**Provided records**:
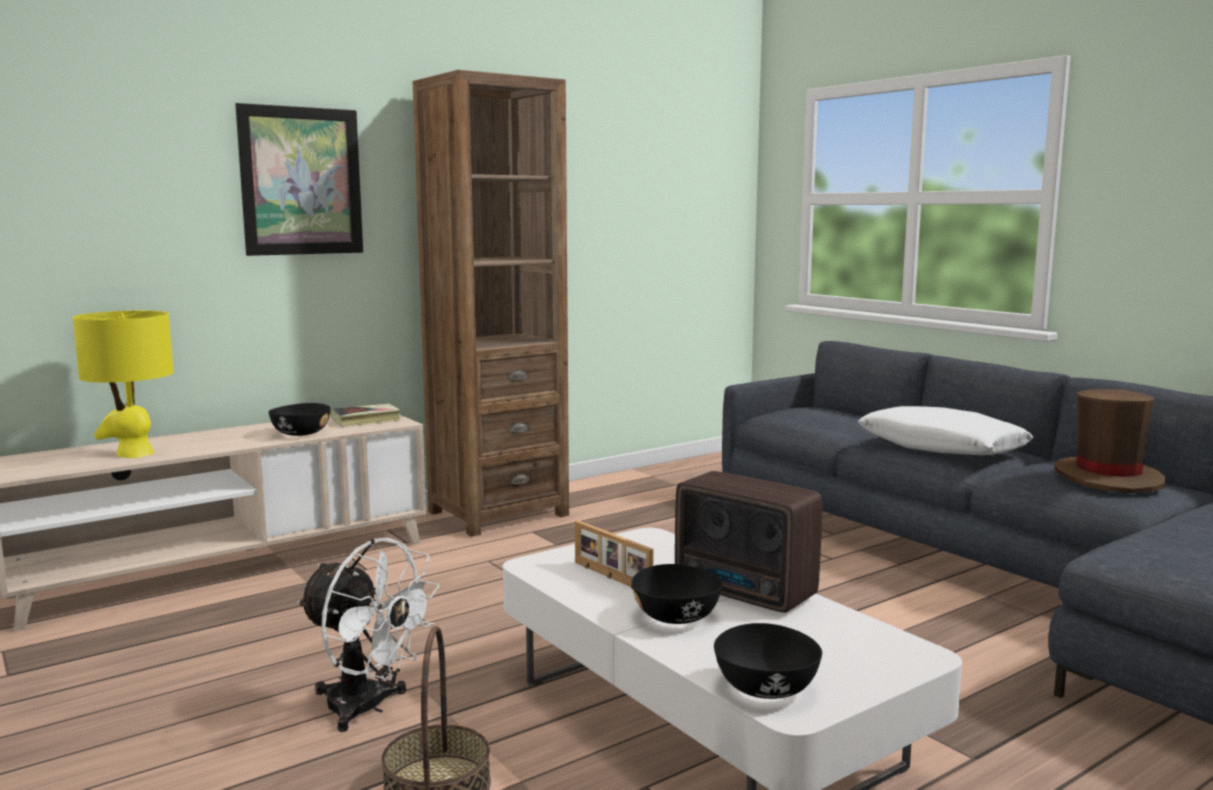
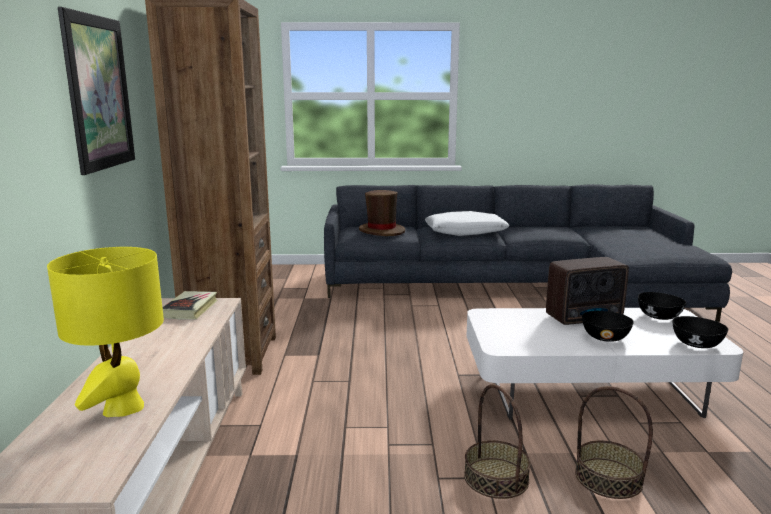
camera: 55 degrees left, 5 degrees up
(301, 433) = (189, 335): black bowl -> black bowl (658, 316)
(368, 708) = (496, 478): white fan -> basket
(611, 578) = (539, 336): picture frame -> none
(1108, 478) = (547, 229): brown hat -> brown hat (382, 231)

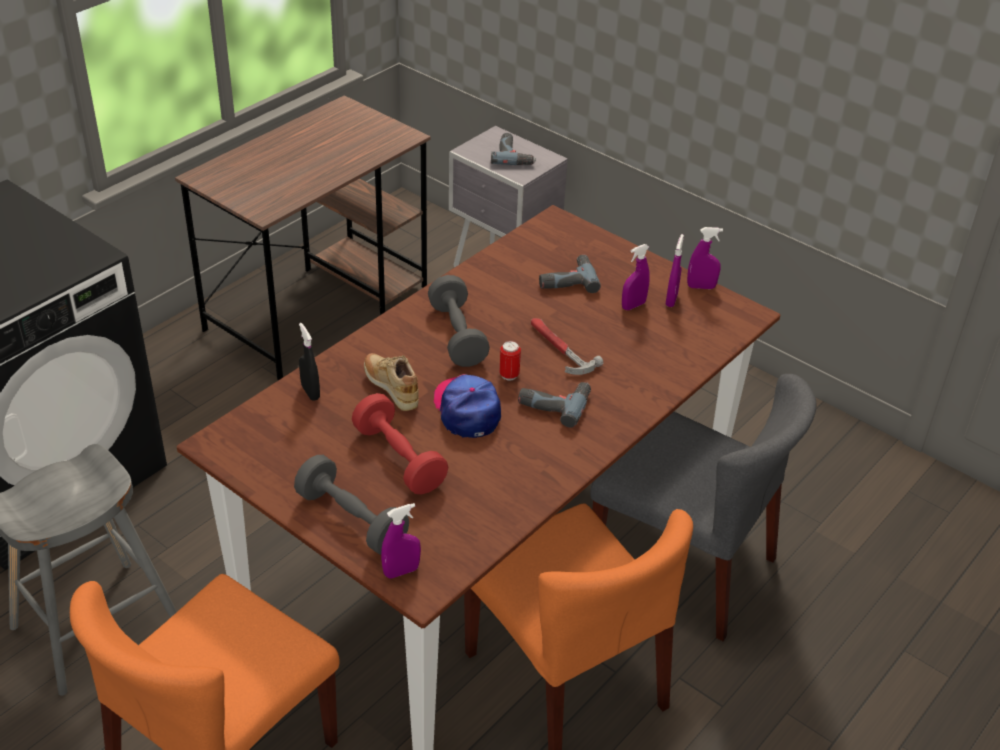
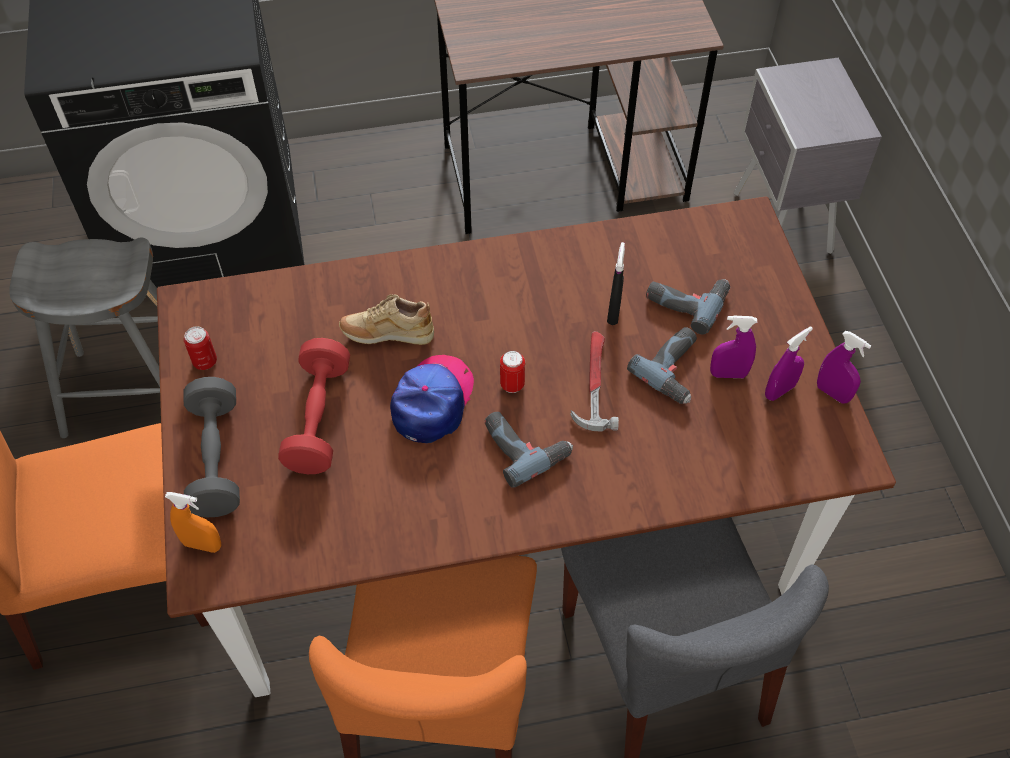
camera: 40 degrees right, 15 degrees up
(273, 469) = (205, 361): none -> can
(310, 392) = (314, 295): black spray bottle -> black spray bottle (613, 312)
(392, 389) = (387, 334): beige shoe -> beige shoe turned 90 degrees counterclockwise
(401, 571) = (202, 545): purple spray bottle -> orange spray bottle
(457, 335) = (508, 308): grey dumbbell -> none
(514, 155) = (822, 105): power drill -> power drill (676, 370)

**Task requirements**:
Reproduce all the entries above exactly. Include no images.

**Exercise output**:
camera: 55 degrees left, 5 degrees up
(301, 433) = (189, 335): black bowl -> black bowl (658, 316)
(368, 708) = (496, 478): white fan -> basket
(611, 578) = (539, 336): picture frame -> none
(1108, 478) = (547, 229): brown hat -> brown hat (382, 231)

camera: 40 degrees right, 15 degrees up
(273, 469) = (205, 361): none -> can
(310, 392) = (314, 295): black spray bottle -> black spray bottle (613, 312)
(392, 389) = (387, 334): beige shoe -> beige shoe turned 90 degrees counterclockwise
(401, 571) = (202, 545): purple spray bottle -> orange spray bottle
(457, 335) = (508, 308): grey dumbbell -> none
(514, 155) = (822, 105): power drill -> power drill (676, 370)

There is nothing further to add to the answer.